[Document images with source code]

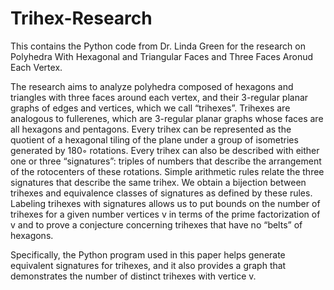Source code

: # Trihex-Research

This contains the Python code from Dr. Linda Green for the research on Polyhedra With Hexagonal and Triangular Faces and Three Faces Aronud Each Vertex.

The research aims to analyze polyhedra composed of hexagons and triangles with three faces around each vertex, and their 3-regular planar graphs of edges and vertices, which we call “trihexes”. Trihexes are analogous to fullerenes, which are 3-regular planar graphs whose faces are all hexagons and pentagons. Every trihex can be represented as the quotient of a hexagonal tiling of the plane under a group of isometries generated by 180◦ rotations. Every trihex can also be described with either one or three “signatures”: triples of numbers that describe the arrangement of the rotocenters of these rotations. Simple arithmetic rules relate the three signatures that describe the same trihex. We obtain a bijection between trihexes and equivalence classes of signatures as defined by these rules. Labeling trihexes with signatures allows us to put bounds on the number of trihexes for a given number vertices v in terms of the prime factorization of v and to prove a conjecture concerning trihexes that have no “belts” of hexagons.

Specifically, the Python program used in this paper helps generate equivalent signatures for trihexes, and it also provides a graph that demonstrates the number of distinct trihexes with vertice v.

EXERCISE PROMPT: Keeping every word as it is, write out all the data and omit the pictures.

WRITTEN ANSWER:
Source code

: # Trihex-Research

This contains the Python code from Dr. Linda Green for the research on Polyhedra With Hexagonal and Triangular Faces and Three Faces Aronud Each Vertex.

The research aims to analyze polyhedra composed of hexagons and triangles with three faces around each vertex, and their 3-regular planar graphs of edges and vertices, which we call “trihexes”. Trihexes are analogous to fullerenes, which are 3-regular planar graphs whose faces are all hexagons and pentagons. Every trihex can be represented as the quotient of a hexagonal tiling of the plane under a group of isometries generated by 180◦ rotations. Every trihex can also be described with either one or three “signatures”: triples of numbers that describe the arrangement of the rotocenters of these rotations. Simple arithmetic rules relate the three signatures that describe the same trihex. We obtain a bijection between trihexes and equivalence classes of signatures as defined by these rules. Labeling trihexes with signatures allows us to put bounds on the number of trihexes for a given number vertices v in terms of the prime factorization of v and to prove a conjecture concerning trihexes that have no “belts” of hexagons.

Specifically, the Python program used in this paper helps generate equivalent signatures for trihexes, and it also provides a graph that demonstrates the number of distinct trihexes with vertice v.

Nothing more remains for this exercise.